▸ **Work order**: Without the pictures, write the listing below out again, line for line.

#### Provided data

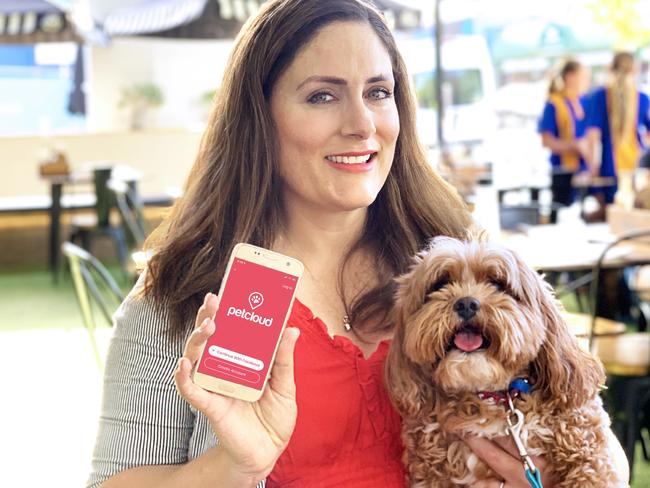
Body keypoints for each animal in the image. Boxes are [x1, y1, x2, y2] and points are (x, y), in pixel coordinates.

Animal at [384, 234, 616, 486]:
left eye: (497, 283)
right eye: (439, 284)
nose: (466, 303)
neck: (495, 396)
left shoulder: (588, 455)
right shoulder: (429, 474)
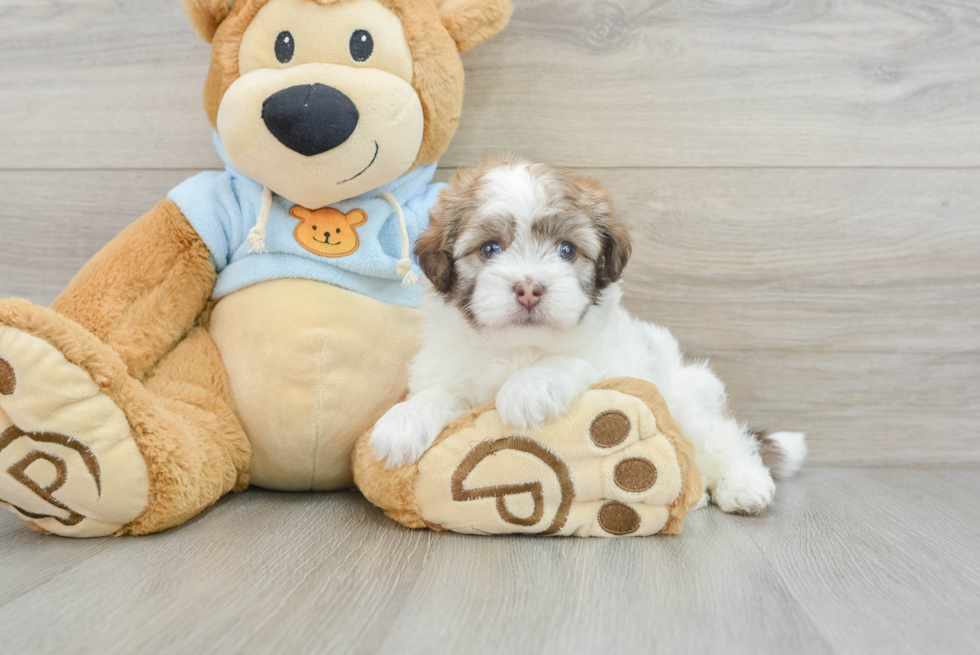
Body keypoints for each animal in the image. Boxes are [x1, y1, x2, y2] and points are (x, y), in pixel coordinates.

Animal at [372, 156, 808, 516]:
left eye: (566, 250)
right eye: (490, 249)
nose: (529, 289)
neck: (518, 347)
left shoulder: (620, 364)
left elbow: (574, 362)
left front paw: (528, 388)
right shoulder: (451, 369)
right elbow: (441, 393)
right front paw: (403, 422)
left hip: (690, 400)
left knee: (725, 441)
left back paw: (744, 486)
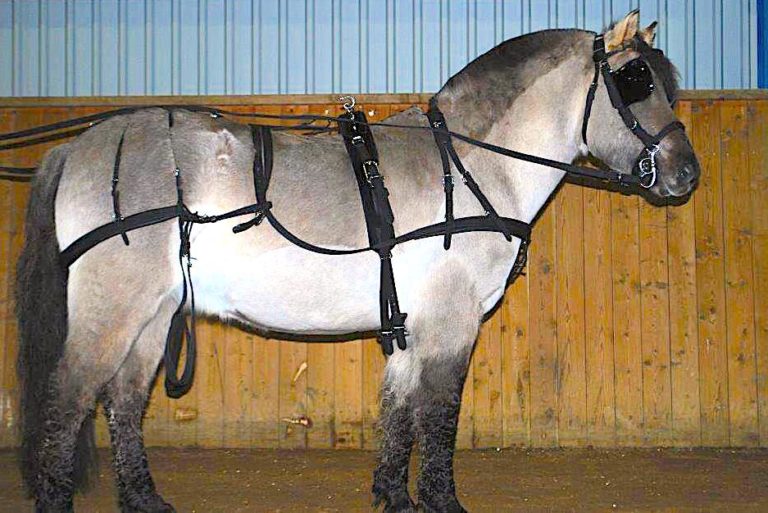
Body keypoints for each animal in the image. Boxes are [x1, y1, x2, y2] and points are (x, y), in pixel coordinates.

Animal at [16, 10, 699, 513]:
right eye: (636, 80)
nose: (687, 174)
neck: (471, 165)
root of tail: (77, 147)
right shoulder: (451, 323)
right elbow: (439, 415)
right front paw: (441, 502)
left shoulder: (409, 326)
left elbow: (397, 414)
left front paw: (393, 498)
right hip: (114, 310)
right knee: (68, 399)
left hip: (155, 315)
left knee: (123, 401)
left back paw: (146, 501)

########

▸ **Answer section**:
Body keypoints for each animal in the image. Boxes are [x1, y1, x2, y2] and points are (x, y), in pixel coordinates.

Animal at [384, 234, 616, 486]:
left eye: (497, 283)
right eye: (439, 284)
nose: (466, 303)
neck: (495, 396)
left shoulder: (588, 455)
right shoulder: (429, 474)
Body keypoints for each animal in the image. Boxes are [x1, y1, x2, y2] and points are (x, y), in pixel coordinates.

Animal at [372, 156, 808, 516]:
left eye: (566, 250)
right eye: (490, 249)
nose: (529, 289)
neck: (518, 347)
left shoulder: (620, 364)
left elbow: (574, 362)
left front paw: (528, 388)
right shoulder: (451, 369)
right elbow: (441, 393)
right front paw: (403, 422)
left hip: (690, 400)
left knee: (725, 441)
left back paw: (744, 486)
Body keypoints for each animal in the image. Boxes are [x1, y1, x2, y2] and points are (x, y), in pixel coordinates.

Animal at [16, 10, 699, 513]:
right eye: (636, 80)
nose: (687, 174)
neck: (471, 165)
root of tail: (77, 147)
right shoulder: (451, 323)
right elbow: (439, 415)
right front paw: (441, 502)
left shoulder: (409, 326)
left elbow: (397, 414)
left front paw: (393, 498)
right hip: (114, 310)
right knee: (68, 399)
left hip: (155, 315)
left knee: (123, 401)
left back paw: (146, 501)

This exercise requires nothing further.